If you ask anyone in the industry how they got to where they are, you will always hear a different story, you will hear similarities but there will always be something different. Thus, I would always suggest for people to carve their own path in the industry, and of course this industry is huge with many different areas and avenues for you to go down, which is also what makes the industry so amazing, it allows everyone to have a speciality and to be able to do their part for the single goal of preserving our natural world.

Working as a Diver at Blue Planet is amazing for anyone who wants to make a career in the industry, for several reasons, it is good as it helps you gain diving experience both with animals and teaching students. It gives you chance to practice diving skills in what could be considered difficult diving due to the tasks we have to carry out, and it also allows you to learn about HSE regulations and laws which also helps makes you safe and aware.

Here at Blue Planet, we have people spanning a multitude of different careers, from Marine Biology, Military Diving, Photography and Dive Guiding, it is this that makes the team so amazing as we have a go to person for everything.

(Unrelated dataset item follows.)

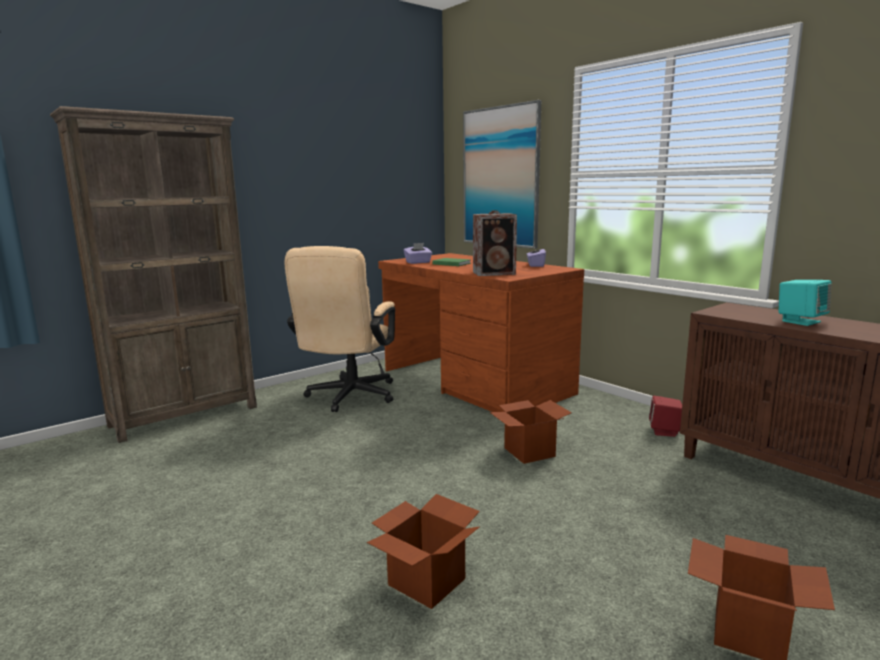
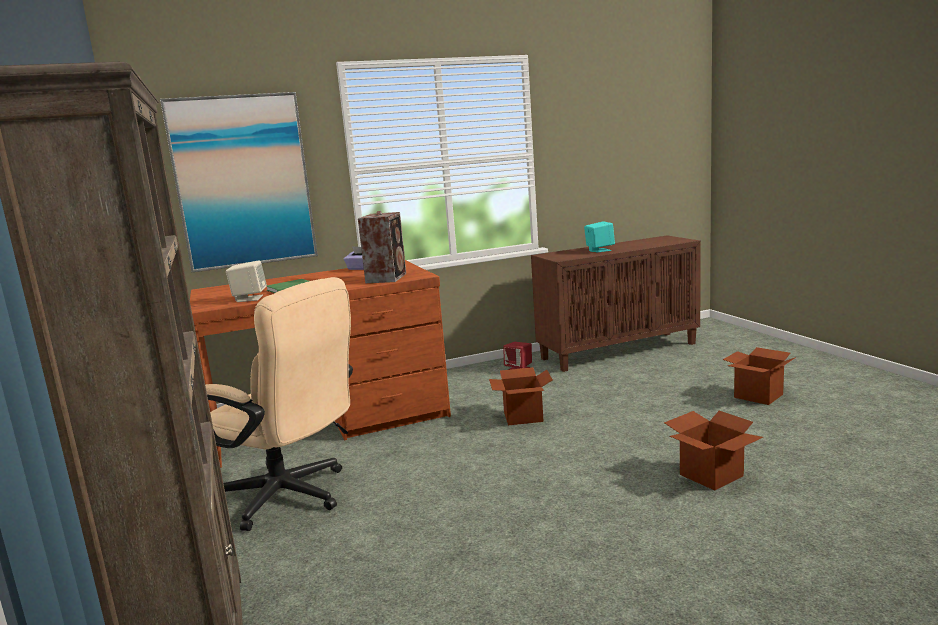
camera: 70 degrees left, 0 degrees up
purple tissue box [404,243,432,264] -> beige speaker [226,260,267,302]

The best advice I can give to anyone who wanted to work on the dive team or in an aquarium, would be to have a decent amount of diving experience and be able to demonstrate good diving knowledge, along with being respectful to the environment and animals and being able to work well in a team. It is also helpful to be outgoing and confident as although we work behind the scenes, we are still in the view of guests when we do our feeds or public dives.